:: Directive ::
Check every line below for the word "return" and copy each one that has it.

:: The data ::
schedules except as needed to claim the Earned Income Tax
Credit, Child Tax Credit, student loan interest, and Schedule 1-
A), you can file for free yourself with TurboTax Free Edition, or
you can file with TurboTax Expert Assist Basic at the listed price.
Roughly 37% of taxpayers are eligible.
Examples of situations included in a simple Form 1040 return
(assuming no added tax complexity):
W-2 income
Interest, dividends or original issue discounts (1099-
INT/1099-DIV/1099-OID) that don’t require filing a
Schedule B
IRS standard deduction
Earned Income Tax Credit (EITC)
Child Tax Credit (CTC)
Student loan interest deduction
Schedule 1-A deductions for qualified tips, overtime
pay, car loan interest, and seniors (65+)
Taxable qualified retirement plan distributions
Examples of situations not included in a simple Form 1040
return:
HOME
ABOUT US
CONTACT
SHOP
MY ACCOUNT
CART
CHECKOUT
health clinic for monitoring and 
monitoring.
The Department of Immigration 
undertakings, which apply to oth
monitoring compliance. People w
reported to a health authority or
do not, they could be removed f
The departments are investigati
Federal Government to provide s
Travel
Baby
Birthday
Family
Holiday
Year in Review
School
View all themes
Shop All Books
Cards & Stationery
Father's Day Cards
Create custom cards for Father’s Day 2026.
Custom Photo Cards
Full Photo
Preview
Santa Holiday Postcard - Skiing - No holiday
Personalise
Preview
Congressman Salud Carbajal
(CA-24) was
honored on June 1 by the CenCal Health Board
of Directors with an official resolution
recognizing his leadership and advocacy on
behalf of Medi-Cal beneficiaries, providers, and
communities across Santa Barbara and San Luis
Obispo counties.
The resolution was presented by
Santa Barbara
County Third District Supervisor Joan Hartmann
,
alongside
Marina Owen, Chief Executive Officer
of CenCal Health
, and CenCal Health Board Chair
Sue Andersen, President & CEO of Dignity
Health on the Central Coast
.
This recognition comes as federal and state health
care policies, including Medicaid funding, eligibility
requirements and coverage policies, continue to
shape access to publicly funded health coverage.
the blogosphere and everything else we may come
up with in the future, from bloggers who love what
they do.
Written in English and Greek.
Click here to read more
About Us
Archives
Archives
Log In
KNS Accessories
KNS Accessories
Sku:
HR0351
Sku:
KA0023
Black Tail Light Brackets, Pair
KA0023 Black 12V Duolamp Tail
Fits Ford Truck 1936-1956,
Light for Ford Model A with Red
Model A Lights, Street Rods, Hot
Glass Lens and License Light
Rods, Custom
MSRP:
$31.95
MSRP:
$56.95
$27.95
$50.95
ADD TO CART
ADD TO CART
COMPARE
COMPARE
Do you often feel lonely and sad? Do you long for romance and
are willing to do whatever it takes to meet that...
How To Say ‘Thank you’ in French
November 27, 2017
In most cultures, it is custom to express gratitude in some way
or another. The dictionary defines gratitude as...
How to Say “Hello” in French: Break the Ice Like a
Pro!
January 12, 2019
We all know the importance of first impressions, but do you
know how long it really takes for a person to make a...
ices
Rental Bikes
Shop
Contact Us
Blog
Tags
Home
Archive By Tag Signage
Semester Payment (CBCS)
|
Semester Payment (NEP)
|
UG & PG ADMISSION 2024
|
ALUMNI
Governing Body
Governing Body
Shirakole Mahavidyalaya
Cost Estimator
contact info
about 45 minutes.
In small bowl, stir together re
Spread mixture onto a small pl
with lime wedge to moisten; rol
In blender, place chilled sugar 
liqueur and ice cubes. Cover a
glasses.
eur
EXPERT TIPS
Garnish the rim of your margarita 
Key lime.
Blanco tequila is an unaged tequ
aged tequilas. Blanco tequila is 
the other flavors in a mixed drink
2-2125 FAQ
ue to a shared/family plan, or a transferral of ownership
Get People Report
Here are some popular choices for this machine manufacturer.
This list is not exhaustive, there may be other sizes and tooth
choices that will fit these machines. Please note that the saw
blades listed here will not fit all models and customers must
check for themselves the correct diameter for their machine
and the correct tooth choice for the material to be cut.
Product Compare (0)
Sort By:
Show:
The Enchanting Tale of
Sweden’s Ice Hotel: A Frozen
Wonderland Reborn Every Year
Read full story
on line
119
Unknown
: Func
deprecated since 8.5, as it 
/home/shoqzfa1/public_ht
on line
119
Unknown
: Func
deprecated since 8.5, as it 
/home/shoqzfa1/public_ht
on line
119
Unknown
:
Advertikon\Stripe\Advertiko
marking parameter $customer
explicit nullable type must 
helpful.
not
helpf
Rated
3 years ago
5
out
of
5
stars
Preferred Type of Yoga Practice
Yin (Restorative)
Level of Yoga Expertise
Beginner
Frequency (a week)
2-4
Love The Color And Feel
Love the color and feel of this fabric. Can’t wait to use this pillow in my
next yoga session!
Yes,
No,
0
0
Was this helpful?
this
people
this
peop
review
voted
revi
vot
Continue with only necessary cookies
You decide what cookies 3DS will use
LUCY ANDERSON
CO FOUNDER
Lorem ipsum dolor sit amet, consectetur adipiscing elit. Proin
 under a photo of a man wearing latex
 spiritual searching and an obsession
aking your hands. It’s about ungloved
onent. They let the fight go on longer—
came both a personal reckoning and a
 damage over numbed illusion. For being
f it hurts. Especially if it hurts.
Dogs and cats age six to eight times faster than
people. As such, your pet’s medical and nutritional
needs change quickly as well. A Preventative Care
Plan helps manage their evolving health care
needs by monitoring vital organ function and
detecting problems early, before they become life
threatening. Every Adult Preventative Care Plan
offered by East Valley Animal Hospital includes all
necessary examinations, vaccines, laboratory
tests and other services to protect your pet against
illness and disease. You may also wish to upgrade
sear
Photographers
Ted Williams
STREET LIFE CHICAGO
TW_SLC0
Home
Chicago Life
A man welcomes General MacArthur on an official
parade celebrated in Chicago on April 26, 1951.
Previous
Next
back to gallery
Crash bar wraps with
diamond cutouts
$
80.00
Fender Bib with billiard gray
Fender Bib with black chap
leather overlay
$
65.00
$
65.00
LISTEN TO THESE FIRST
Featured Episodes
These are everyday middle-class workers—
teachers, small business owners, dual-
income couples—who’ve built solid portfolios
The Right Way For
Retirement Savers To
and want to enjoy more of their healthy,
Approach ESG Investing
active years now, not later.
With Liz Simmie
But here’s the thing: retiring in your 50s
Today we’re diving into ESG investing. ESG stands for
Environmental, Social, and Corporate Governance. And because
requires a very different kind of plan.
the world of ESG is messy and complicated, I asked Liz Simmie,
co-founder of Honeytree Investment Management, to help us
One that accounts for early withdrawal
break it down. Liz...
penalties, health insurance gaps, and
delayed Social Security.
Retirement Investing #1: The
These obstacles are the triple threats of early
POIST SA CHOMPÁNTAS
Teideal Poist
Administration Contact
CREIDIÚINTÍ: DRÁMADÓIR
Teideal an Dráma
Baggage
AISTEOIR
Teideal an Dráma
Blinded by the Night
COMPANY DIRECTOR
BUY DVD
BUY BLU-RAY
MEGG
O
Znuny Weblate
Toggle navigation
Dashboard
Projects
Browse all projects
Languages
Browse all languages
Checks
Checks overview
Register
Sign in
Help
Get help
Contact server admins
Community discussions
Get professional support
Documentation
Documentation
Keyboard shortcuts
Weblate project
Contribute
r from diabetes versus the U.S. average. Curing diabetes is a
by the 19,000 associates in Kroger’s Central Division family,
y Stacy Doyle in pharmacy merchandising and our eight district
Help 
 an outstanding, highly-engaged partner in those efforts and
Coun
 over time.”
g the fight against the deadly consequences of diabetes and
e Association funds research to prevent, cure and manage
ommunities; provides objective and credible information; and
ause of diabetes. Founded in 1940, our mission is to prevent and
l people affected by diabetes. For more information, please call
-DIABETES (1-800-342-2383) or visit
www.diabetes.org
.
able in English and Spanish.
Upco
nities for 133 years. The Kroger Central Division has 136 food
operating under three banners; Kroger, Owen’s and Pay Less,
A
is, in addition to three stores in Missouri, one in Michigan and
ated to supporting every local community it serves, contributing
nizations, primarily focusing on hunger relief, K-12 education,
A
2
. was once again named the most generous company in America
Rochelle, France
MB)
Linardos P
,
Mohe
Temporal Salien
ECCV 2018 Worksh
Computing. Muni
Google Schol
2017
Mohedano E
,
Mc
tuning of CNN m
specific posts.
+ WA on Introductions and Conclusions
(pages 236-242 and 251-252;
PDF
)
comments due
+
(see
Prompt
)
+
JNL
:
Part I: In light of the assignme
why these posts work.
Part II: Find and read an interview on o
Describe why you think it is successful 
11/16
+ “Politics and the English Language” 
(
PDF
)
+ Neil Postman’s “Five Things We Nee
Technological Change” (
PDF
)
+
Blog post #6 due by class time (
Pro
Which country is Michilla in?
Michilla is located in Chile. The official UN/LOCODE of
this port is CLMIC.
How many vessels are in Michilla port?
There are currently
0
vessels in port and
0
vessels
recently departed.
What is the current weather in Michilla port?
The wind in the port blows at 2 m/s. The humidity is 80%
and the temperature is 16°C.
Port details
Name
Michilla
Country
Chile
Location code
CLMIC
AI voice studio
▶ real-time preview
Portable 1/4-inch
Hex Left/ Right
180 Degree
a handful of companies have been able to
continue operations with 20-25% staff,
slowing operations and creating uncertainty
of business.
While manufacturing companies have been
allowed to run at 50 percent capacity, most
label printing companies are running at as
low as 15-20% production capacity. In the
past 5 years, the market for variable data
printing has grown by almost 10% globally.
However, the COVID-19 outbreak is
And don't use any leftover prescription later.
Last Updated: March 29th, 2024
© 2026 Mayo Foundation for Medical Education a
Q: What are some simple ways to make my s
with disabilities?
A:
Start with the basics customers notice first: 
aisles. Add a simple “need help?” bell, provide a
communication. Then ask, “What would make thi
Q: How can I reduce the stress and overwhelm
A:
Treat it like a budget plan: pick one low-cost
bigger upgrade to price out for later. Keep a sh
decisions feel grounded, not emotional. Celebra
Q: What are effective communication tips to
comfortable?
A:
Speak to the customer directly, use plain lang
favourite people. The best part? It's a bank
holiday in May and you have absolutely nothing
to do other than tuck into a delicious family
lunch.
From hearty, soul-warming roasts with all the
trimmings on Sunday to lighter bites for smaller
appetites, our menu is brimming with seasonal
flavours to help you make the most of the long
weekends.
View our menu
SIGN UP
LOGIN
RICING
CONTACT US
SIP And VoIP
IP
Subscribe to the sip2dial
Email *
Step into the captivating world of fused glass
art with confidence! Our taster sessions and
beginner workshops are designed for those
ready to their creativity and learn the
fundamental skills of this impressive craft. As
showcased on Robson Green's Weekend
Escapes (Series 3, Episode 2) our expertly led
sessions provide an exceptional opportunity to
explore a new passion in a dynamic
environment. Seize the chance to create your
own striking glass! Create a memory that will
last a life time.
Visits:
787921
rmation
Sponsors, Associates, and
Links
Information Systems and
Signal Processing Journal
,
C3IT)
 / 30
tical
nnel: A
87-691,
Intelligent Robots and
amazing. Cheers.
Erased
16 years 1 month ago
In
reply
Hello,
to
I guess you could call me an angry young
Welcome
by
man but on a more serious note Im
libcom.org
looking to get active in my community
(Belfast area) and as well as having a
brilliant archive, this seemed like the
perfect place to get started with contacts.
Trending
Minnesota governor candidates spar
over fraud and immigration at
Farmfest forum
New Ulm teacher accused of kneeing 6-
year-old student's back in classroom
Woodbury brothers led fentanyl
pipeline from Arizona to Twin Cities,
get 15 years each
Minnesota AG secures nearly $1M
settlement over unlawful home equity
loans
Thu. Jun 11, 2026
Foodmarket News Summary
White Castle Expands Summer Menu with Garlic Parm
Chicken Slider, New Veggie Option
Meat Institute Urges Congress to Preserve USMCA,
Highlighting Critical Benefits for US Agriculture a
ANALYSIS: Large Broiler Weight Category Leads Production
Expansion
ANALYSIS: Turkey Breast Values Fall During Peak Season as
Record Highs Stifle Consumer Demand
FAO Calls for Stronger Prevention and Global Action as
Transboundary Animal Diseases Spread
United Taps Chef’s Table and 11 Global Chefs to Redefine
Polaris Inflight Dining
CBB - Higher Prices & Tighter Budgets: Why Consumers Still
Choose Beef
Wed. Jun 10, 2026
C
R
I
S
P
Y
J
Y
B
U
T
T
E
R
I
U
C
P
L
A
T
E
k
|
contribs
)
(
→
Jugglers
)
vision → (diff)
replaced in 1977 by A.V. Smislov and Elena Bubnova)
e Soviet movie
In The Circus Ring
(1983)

:: Exercise response ::
Examples of situations included in a simple Form 1040 return
return:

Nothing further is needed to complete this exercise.